大きく話題になった<老後2,000万円問題>。金融庁発表の『高齢社会における資産形成・管理』という報告書で「年金受給者では2,000万円が不足する」と試算されたのがそのキッカケでした。老後となれば、食費や光熱費などに加えて、医療費が多くかかるのが当然のように感じがちですが、実は身近なある疾患対策をするだけで<年間約30万円>も医療費を減らせる可能性があるのをご存知でしょうか? 幸町歯科口腔外科医院で院長を務める宮本日出先生が解説します。
老後を健康に過ごしたいなら
老後を健康に過ごそうと思うなら、真っ先に取り組むべきなのが「寝たきり対策(要介護対策)」になります。

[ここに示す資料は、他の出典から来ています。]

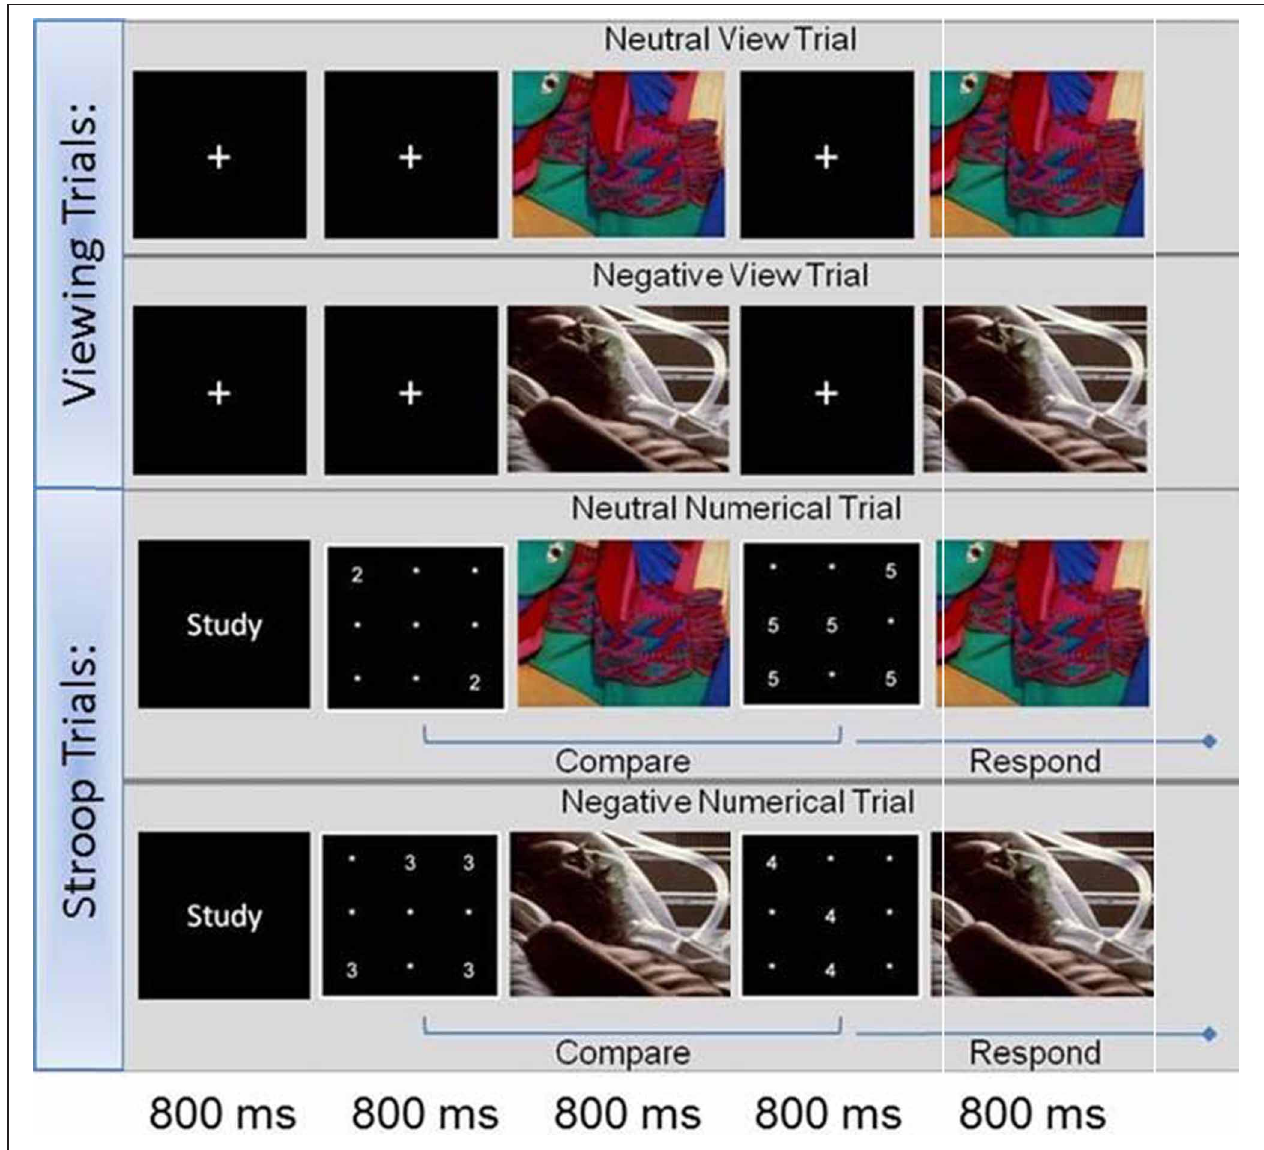
FIGURE 1 | Affective Stroop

2023年での男性の平均寿命は81歳、女性は87歳(厚労省)ですが、健康寿命との差は男性8歳、女性11歳で、この期間が不健康期間と呼ばれる「寝たきり期間(要介護期間)」となります。
健康だった人が病気以外の原因で突然、寝たきりになる事は少なく、多くは全身の筋肉が徐々に衰えて行き、最終的に寝たきり状態に。全身の筋肉が衰えていく、いわゆる「ヨボヨボ期間」を「フレイル(虚弱)」と言います。
一度寝たきりになってしまってから健康状態に戻るのは簡単ではなく、全身の機能を向上させるために特別な対策が必要となることが少なくありません。
しかし、まだフレイルの状態であれば、生活に運動習慣を意識して組み込んだり、筋力維持のためにタンパク質を豊富に取り入れた食事管理によって、対策や悪化防止に繋げることはまだ可能です。
フレイルに有効な運動として推奨されているのは、男性はダンスや自転車、女性はウォーキングや登山など(筑波大学の発表)。そして高齢者におけるタンパク質の摂取量は体重1kgあたり1gが推奨されています(厚労省の発表)。なお、私自身はさまざまな医学的調査から1.5g/kgが良いのでは、と考えています。